Knights of Columbus urge millions to 'Keep Christ in Christmas'

The Knights of Columbus' annual campaign reminding millions of Americans to “Keep Christ in Christmas” is in full swing with radio ads, signs, billboards, Nativity scenes and Christmas cards.

“In a society where Christmas has often become shorthand for shopping, many who celebrate Christmas can lose sight of its true meaning,” Supreme Knight Carl A. Anderson said Dec. 15.

“Those who celebrate Christmas give gifts to each other because it is the day on which we celebrate the greatest gift: God’s gift of his son to the world,” he explained.  

“Christmas is about 'peace on earth toward people of good will' and we think that’s a message worth remembering.”

The campaign's list of initiatives this year include English and Spanish-language radio spots encouraging people to remember Christmas in various ways, such as helping those less fortunate.

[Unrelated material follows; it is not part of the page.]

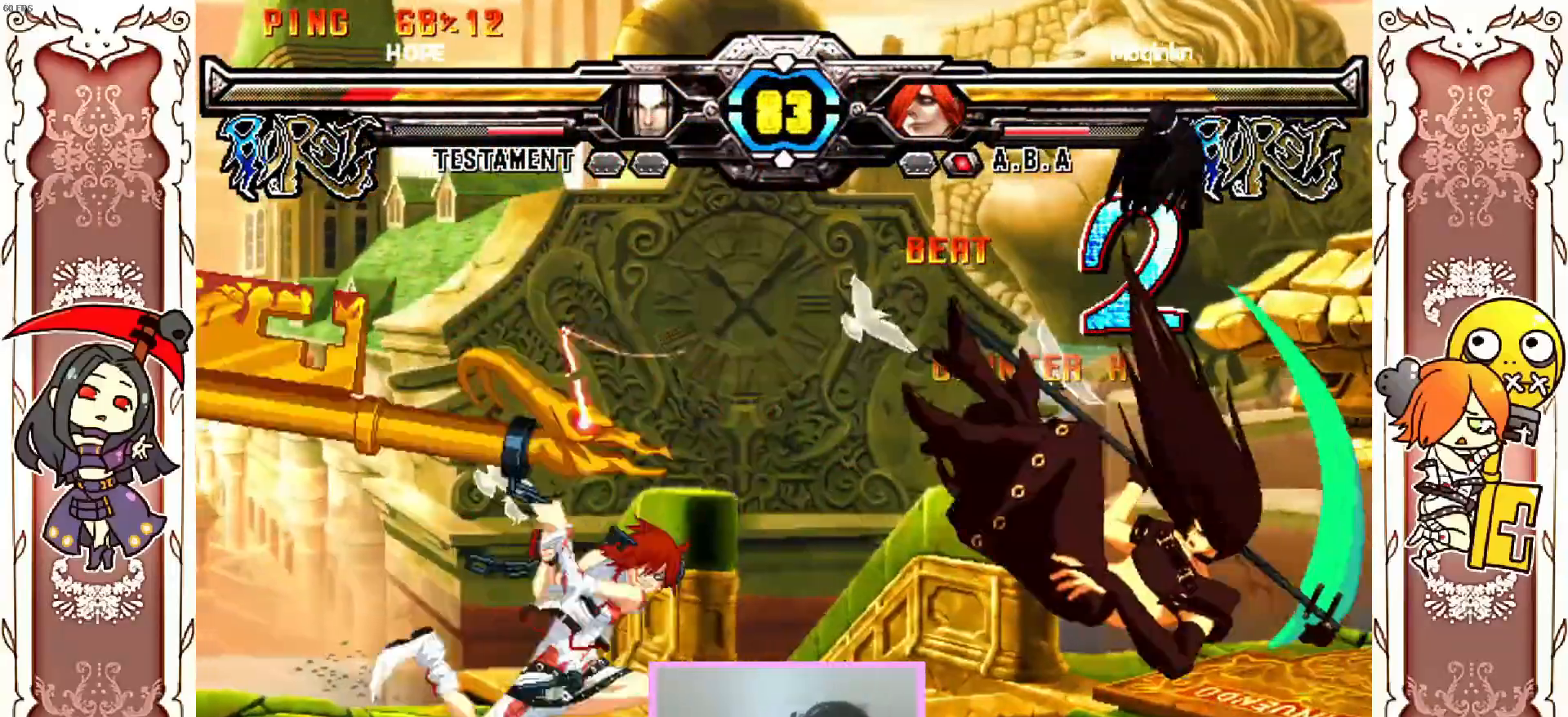
{"dt_ms": 500, "buttons": [], "left_stick": "center", "events": [[433, "R1", "down"], [483, "R1", "up"]]}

The Knights of Columbus have also sent a public service announcement to television networks and hundreds of local broadcast stations and cable systems.

The global Catholic fraternal order has led the “Keep Christ in Christmas” program since the early 1960s. It was originally organized by the Christian Mothers of Milwaukee, which later became the Council of Catholic Women.

Last year, the public service announcements reached more than 38 million television viewers and 34 million radio listeners.

Locally, Knights of Columbus councils have been busy placing billboards and signs, sponsoring Nativity displays or selling religious Christmas cards.

The national organization also encouraged the councils to hold a Christmas tree or Nativity scene lighting ceremony on the first Tuesday of December. The Supreme Council has erected a nativity scene on the Green in New Haven, Conn., near the organization’s headquarters and is organizing a “Posada” Christmas procession on Dec. 20.

In New Jersey, however, a “Keep Christ in Christmas” banner sponsored by a local council in the town of Pitman garnered opposition from the Wisconsin-based Freedom From Religion Foundation.

A local man complained that the banner hangs from two town-owned light posts over a street and was posted by members of the town’s fire department.

The town mayor Michael Batten told Fox News that a similar banner has hung over the street during the holiday season for the last half century. He says the present banner hangs on private property above a county road and will remain posted until he hears otherwise from the town’s attorney.

Supreme Knight Carl Anderson told Fox News that the controversy is “politically correct nonsense.”

“We're trying to remind Christians that Christmas is a religious holiday,” he said. “It's not about shopping. By keeping Christ in Christmas, we're just underlining the first six letters in the word Christmas. That's the message we're trying to remind people.”

In 1995, the Knights of Columbus won a U.S. Supreme Court case that secured the right to display a crèche on the Town Green of Trumbull, Connecticut.